A la fois pour vous.
Et pour les écrivains.
Une tentation pécuniaire, that is
Parce que c’est bien d’argent que l’on parle, et rien d’autre.

Aujourd’hui, en parcourant le réseau social, je suis tombé sur cette annonce (voir image ci-jointe) du même Eric-Emmanuel. J’avais déjà regardé le petit vidéo-clip dans lequel l’auteur à succès promouvait ses célèbres Masterclasses — à l’image de beaucoup d’autres artistes, et cela ne m’avait pas consolé de savoir que Margaret Atwood, David Lynch et Natalie Portman avaient eux aussi succombé à la tentation — et j’en avais ri, en compagnie de certains de mes amis auteurs (dont parmi eux, certains pour qui l’atelier d’écriture est une pratique courante, voire nécessaire à la survie naturelle d’un écrivain dans le monde contemporain).

Mais ces trente pour cent de réduction jusqu’au 17 octobre — soit après-demain : je vous écris mardi 15, il est dix-sept heures et trois minutes, vous savez tout — sur la parole du Maître, supposée vous faire naître, artistiquement, et grandir littérairement, me fascinent. Je pourrais me hasarder aux comparaisons et vous demander pour quelle profession le savoir est transmissible à coups de polycopiés et de sessions Skype — et il est probable que vous en trouveriez ; du moins que vous me trouveriez des formations dont le but est d’enseigner en effet une technique, de libérer un blocage, de combler un manque éducatif, afin de vous faire intégrer une entreprise ou de vous approcher d’un savoir-faire qui vous échapperait.

Mais quel médecin ferait-il naître en vous le praticien à coups de Masterclasses préenregistrées ? Quel chirurgien, quel avocat, quel architecte ? Et cela signifierait-il en substance qu’un écrivain n’est pas un professionnel au même titre que les autres, puisque lui le peut ? Soit qu’il soit supérieur aux autres professionnels (mais on n’est pas dupe), soit que l’écriture ne s’élèverait pas à la hauteur des autres pratiques.
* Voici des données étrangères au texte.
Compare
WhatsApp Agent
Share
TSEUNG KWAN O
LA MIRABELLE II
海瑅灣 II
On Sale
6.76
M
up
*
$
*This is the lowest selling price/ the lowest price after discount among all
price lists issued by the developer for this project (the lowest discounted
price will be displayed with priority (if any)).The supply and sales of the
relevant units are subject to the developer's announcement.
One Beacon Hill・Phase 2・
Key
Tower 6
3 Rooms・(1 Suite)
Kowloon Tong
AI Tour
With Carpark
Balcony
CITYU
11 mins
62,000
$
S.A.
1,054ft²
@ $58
Et c’est bien ce que l’on reprochera aux artistes qui se précipitent dans la manne financière que représentent ces propositions démagogiques : de dévaluer, en lui donnant un prix d’acquisition, une activité qui relève non pas d’un savoir-faire, mais d’une définition de soi (dans sa propre vie, dans la société, dans le monde, dans l’Histoire).

Guillaume Dustan

Dans les années 90, la revue Écritures (Université de Liège) avait posé la question à de jeunes auteurs (Darrieussecq, Angot, Dustan, parmi eux) du travail : considéraient-ils l’écriture comme tel ? Le numéro thématique était titré Au travail ! La définition différait de l’un à l’autre des répondants, mais il n’en demeurait pas moins que l’idée fondatrice qui avait animé l’équipe éditoriale allait bien dans le sens de la validation de la question : écrire, pour un écrivain, ce n’est pas un « hobby » de week-end pluvieux. C’est un engagement à part entière, parfois complété par une activité, que l’on nommera joyeusement « alimentaire » — même si à l’heure actuelle, le taux horaire de rémunération du travail permet tout juste de payer son loyer.
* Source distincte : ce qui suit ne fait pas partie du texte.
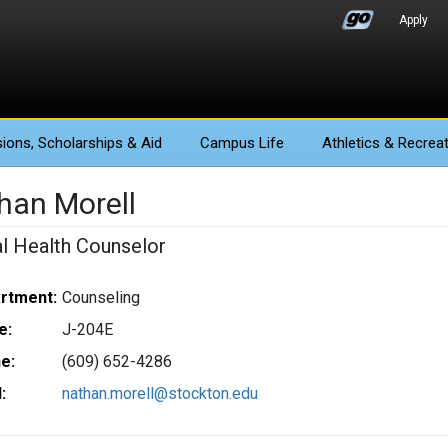
Apply
ions
, Scholarships & Aid
Campus Life
Athletics
& Recreat
han Morell
l Health Counselor
rtment:
Counseling
e:
J-204E
e:
(609) 652-4286
:
nathan.morell@stockton.edu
Cela étant, et si Eric-Emmanuel Schmitt veut vraiment, à partir de son expérience, faire de vous un professionnel de l’écriture — ou Annie Leibovitz, un professionnel de la photographie —, l’atelier d’écriture n’a pas nécessairement cette ambition-là. Alors, pourquoi le fustiger de la sorte ?
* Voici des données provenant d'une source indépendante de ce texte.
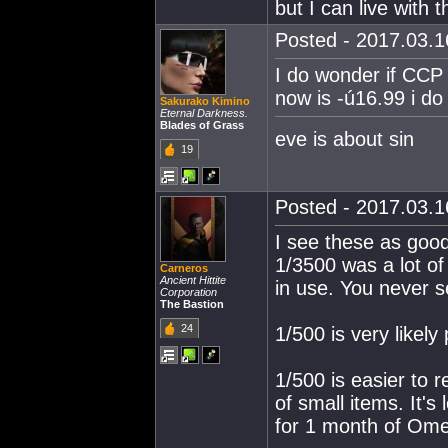
but I can live with t
Posted - 2017.03.16
I do wonder if CCP 
now is -ú16.99 i do 
Sakurako Kimino
Eternal Darkness.
Blades of Grass
eve is about sin
19
Posted - 2017.03.16
I see these as goo
1/3500 was a lot of 
Carneros
Ancient Hittite
in use. You never s
Corporation
The Bastion
24
1/500 is very likely 
1/500 is easier to 
of small items. It's
for 1 month of Ome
« Se trouver dans un trou, au fond d’un trou, dans une solitude quasi totale et découvrir que seule l’écriture vous sauvera. » (Marguerite Duras, Écrire)

« C’est un lieu, l’écriture, un lieu immatériel. » (Annie Ernaux, Le vrai lieu)

« Écrivez ce que vous désirez écrire, c’est tout ce qui importe, et nul ne peut prévoir si cela importera pendant des siècles ou pendant des jours. Mais sacrifier un cheveu de la tête de votre vision, une nuance de sa couleur, par déférence envers quelque maître d’école tenant une coupe d’argent à la main ou envers quelque professeur armé d’un mètre, c’est commettre la plus abjecte des trahisons. » (Virginia Woolf, Une chambre à soi)

« Écrire n’est pas choisir son récit. Mais plutôt le prendre, dans ses bras, et le mettre tranquillement sur la page, le plus tranquillement possible, le plus tel que possible. » (Christine Angot, L’inceste)

Je continue… ?

Une dernière, pour finir, quand même : « L’expérience est une bougie qui n’éclaire que celui qui la tient. »

Celle-ci est d’Eric-Emmanuel Schmitt.